Extracted page text data
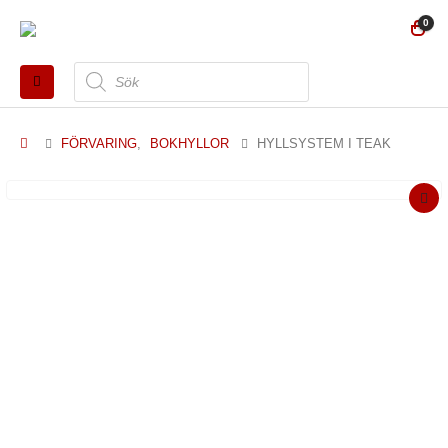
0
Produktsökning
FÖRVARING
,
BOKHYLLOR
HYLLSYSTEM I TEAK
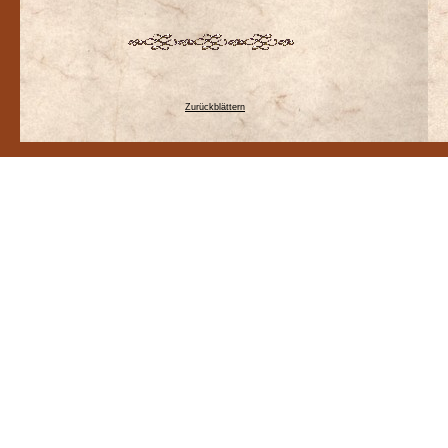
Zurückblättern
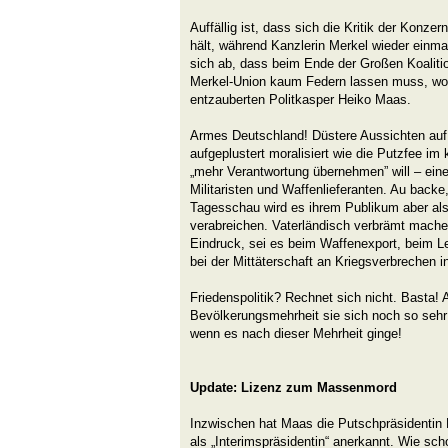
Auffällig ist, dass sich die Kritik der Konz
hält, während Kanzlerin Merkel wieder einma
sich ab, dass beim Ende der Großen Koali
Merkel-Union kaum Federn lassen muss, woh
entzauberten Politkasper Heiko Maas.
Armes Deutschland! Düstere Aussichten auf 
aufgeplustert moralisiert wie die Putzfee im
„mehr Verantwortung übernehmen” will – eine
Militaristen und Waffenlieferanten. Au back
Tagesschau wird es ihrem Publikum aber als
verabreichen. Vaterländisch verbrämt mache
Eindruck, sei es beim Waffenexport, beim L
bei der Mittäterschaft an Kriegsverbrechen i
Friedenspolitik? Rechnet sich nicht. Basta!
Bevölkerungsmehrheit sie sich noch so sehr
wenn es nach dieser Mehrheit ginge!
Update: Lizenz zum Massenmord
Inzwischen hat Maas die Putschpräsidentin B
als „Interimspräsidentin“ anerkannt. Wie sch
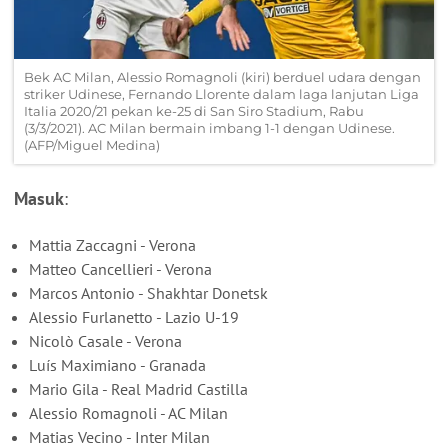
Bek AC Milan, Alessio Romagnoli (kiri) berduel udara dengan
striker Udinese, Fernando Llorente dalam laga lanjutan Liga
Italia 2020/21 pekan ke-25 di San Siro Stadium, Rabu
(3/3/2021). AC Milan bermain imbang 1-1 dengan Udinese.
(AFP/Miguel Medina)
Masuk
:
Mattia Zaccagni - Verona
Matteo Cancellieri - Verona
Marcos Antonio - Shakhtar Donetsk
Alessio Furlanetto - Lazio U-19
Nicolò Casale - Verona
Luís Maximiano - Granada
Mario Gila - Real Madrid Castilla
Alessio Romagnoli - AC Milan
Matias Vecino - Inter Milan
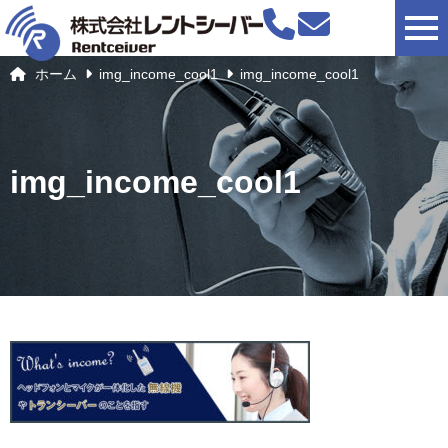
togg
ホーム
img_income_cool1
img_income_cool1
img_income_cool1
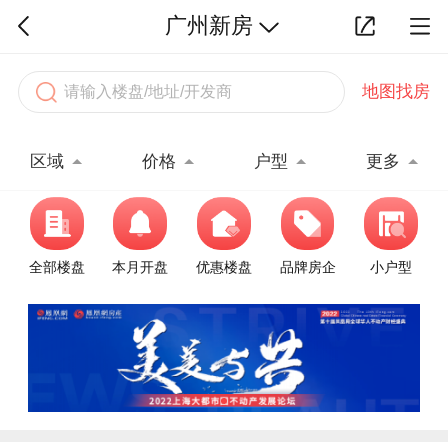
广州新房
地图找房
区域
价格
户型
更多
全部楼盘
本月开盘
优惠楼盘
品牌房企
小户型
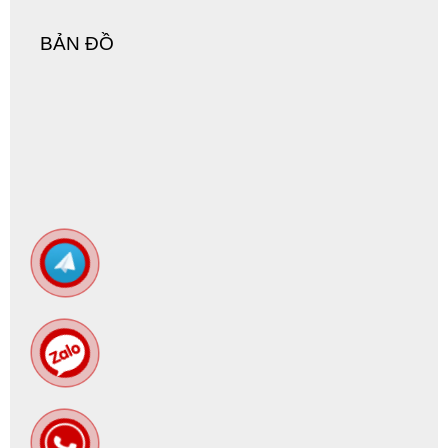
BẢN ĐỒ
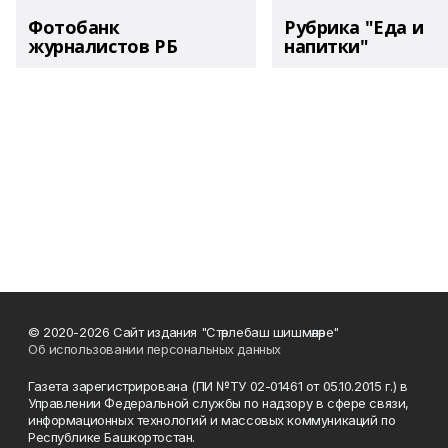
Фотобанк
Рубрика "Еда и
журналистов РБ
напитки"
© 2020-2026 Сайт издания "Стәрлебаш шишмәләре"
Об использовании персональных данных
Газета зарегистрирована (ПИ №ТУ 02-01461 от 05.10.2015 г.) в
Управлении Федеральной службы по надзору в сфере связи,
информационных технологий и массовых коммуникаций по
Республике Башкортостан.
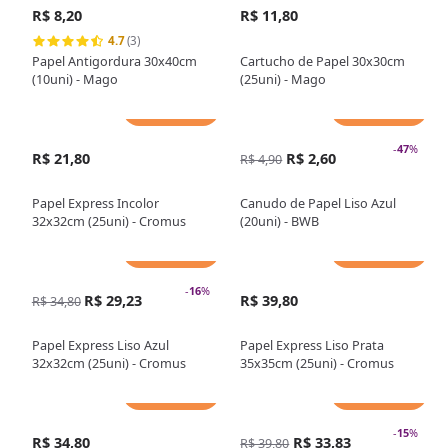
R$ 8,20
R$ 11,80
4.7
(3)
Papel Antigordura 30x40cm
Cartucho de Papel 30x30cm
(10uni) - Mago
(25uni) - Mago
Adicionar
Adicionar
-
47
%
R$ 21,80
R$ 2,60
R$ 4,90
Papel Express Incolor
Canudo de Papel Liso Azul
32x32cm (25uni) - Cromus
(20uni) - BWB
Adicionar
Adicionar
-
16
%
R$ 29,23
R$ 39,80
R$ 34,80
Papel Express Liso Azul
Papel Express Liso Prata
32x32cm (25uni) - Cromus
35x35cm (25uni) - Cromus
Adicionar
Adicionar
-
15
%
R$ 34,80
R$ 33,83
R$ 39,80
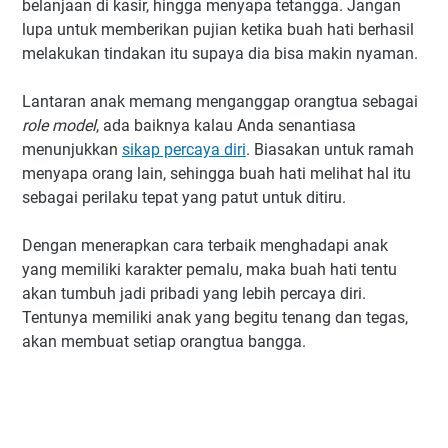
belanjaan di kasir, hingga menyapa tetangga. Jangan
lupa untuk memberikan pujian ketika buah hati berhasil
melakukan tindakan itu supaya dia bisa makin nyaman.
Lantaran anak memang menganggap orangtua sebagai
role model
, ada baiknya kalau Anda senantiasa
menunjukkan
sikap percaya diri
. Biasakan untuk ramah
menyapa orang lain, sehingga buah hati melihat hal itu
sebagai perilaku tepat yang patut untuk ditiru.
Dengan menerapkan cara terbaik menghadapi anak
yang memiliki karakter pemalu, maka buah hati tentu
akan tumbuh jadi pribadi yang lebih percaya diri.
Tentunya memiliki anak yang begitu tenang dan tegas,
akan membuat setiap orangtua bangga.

Goal of the exercise
Make an exact copy of the data, leaving its pictures out.

Task solution
0
Produktsökning
FÖRVARING
,
BOKHYLLOR
HYLLSYSTEM I TEAK
Zurückblättern
Auffällig ist, dass sich die Kritik der Konz
hält, während Kanzlerin Merkel wieder einma
sich ab, dass beim Ende der Großen Koali
Merkel-Union kaum Federn lassen muss, woh
entzauberten Politkasper Heiko Maas.
Armes Deutschland! Düstere Aussichten auf 
aufgeplustert moralisiert wie die Putzfee im
„mehr Verantwortung übernehmen” will – eine
Militaristen und Waffenlieferanten. Au back
Tagesschau wird es ihrem Publikum aber als
verabreichen. Vaterländisch verbrämt mache
Eindruck, sei es beim Waffenexport, beim L
bei der Mittäterschaft an Kriegsverbrechen i
Friedenspolitik? Rechnet sich nicht. Basta!
Bevölkerungsmehrheit sie sich noch so sehr
wenn es nach dieser Mehrheit ginge!
Update: Lizenz zum Massenmord
Inzwischen hat Maas die Putschpräsidentin B
als „Interimspräsidentin“ anerkannt. Wie sch
Bek AC Milan, Alessio Romagnoli (kiri) berduel udara dengan
striker Udinese, Fernando Llorente dalam laga lanjutan Liga
Italia 2020/21 pekan ke-25 di San Siro Stadium, Rabu
(3/3/2021). AC Milan bermain imbang 1-1 dengan Udinese.
(AFP/Miguel Medina)
Masuk
:
Mattia Zaccagni - Verona
Matteo Cancellieri - Verona
Marcos Antonio - Shakhtar Donetsk
Alessio Furlanetto - Lazio U-19
Nicolò Casale - Verona
Luís Maximiano - Granada
Mario Gila - Real Madrid Castilla
Alessio Romagnoli - AC Milan
Matias Vecino - Inter Milan
togg
ホーム
img_income_cool1
img_income_cool1
img_income_cool1
广州新房
地图找房
区域
价格
户型
更多
全部楼盘
本月开盘
优惠楼盘
品牌房企
小户型
BẢN ĐỒ
Фотобанк
Рубрика "Еда и
журналистов РБ
напитки"
© 2020-2026 Сайт издания "Стәрлебаш шишмәләре"
Об использовании персональных данных
Газета зарегистрирована (ПИ №ТУ 02-01461 от 05.10.2015 г.) в
Управлении Федеральной службы по надзору в сфере связи,
информационных технологий и массовых коммуникаций по
Республике Башкортостан.
R$ 8,20
R$ 11,80
4.7
(3)
Papel Antigordura 30x40cm
Cartucho de Papel 30x30cm
(10uni) - Mago
(25uni) - Mago
Adicionar
Adicionar
-
47
%
R$ 21,80
R$ 2,60
R$ 4,90
Papel Express Incolor
Canudo de Papel Liso Azul
32x32cm (25uni) - Cromus
(20uni) - BWB
Adicionar
Adicionar
-
16
%
R$ 29,23
R$ 39,80
R$ 34,80
Papel Express Liso Azul
Papel Express Liso Prata
32x32cm (25uni) - Cromus
35x35cm (25uni) - Cromus
Adicionar
Adicionar
-
15
%
R$ 34,80
R$ 33,83
R$ 39,80
belanjaan di kasir, hingga menyapa tetangga. Jangan
lupa untuk memberikan pujian ketika buah hati berhasil
melakukan tindakan itu supaya dia bisa makin nyaman.
Lantaran anak memang menganggap orangtua sebagai
role model
, ada baiknya kalau Anda senantiasa
menunjukkan
sikap percaya diri
. Biasakan untuk ramah
menyapa orang lain, sehingga buah hati melihat hal itu
sebagai perilaku tepat yang patut untuk ditiru.
Dengan menerapkan cara terbaik menghadapi anak
yang memiliki karakter pemalu, maka buah hati tentu
akan tumbuh jadi pribadi yang lebih percaya diri.
Tentunya memiliki anak yang begitu tenang dan tegas,
akan membuat setiap orangtua bangga.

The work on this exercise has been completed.